PROBLEM REQUIREMENTS
The required output is the stretch from the line containing "exposure_s: 1/50" through the line containing "f_number: 5.6" in the records below, unaltered and with no pictures.

---------- GIVEN RECORDS ----------

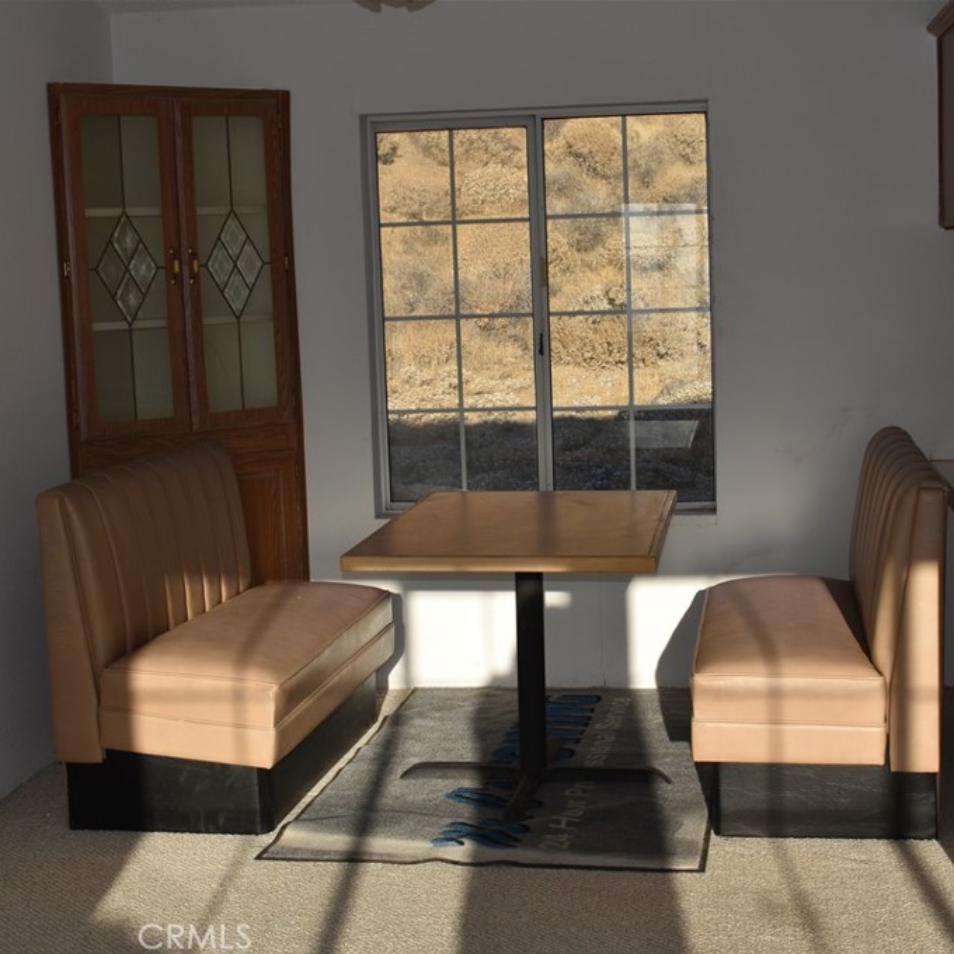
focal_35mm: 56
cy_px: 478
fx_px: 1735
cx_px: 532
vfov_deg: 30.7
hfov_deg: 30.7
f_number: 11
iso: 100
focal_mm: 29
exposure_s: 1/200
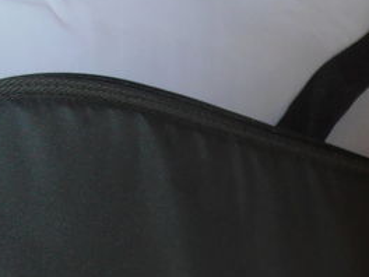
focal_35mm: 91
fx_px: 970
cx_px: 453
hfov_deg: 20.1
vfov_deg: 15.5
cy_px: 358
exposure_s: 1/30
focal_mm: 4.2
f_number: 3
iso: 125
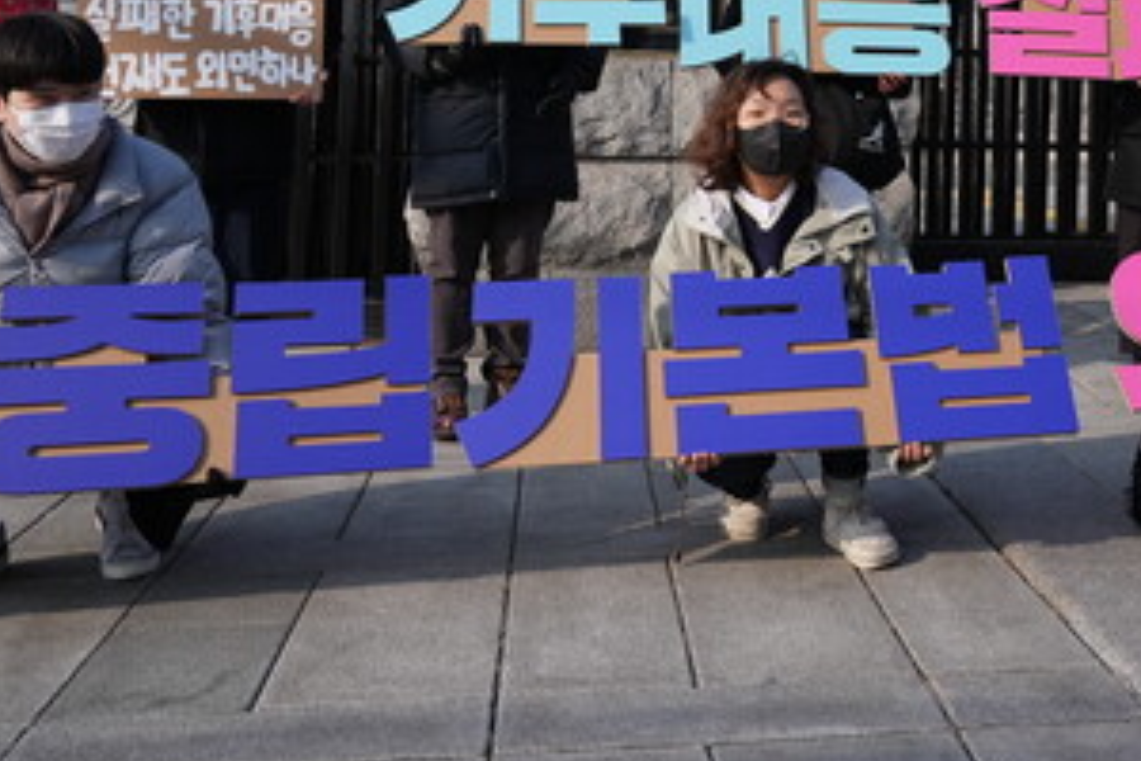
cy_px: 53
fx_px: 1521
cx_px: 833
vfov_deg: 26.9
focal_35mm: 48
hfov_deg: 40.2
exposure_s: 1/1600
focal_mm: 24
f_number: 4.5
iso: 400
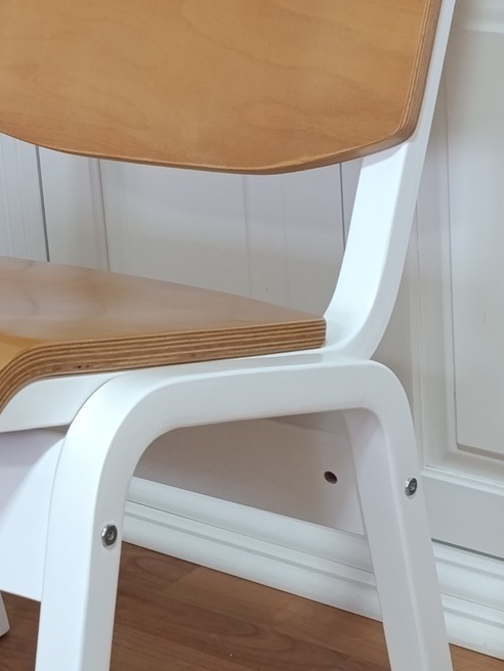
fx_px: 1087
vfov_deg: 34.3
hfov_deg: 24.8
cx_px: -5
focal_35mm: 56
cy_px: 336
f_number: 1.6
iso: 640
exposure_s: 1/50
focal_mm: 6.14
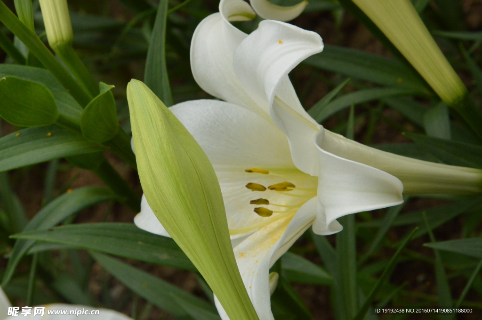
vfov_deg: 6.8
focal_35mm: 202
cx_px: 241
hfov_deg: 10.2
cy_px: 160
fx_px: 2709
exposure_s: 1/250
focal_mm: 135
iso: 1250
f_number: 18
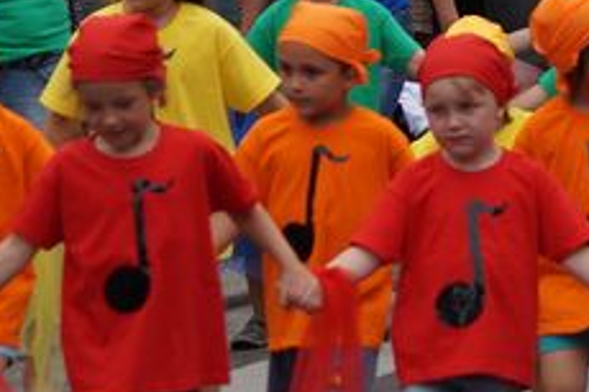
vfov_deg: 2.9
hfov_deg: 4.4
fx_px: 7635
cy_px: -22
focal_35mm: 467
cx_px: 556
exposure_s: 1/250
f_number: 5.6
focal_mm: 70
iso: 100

----------

OUTPUT BELOW
exposure_s: 1/50
focal_mm: 6.14
vfov_deg: 6.8
focal_35mm: 202
cx_px: 241
hfov_deg: 10.2
cy_px: 160
fx_px: 2709
exposure_s: 1/250
focal_mm: 135
iso: 1250
f_number: 18
vfov_deg: 2.9
hfov_deg: 4.4
fx_px: 7635
cy_px: -22
focal_35mm: 467
cx_px: 556
exposure_s: 1/250
f_number: 5.6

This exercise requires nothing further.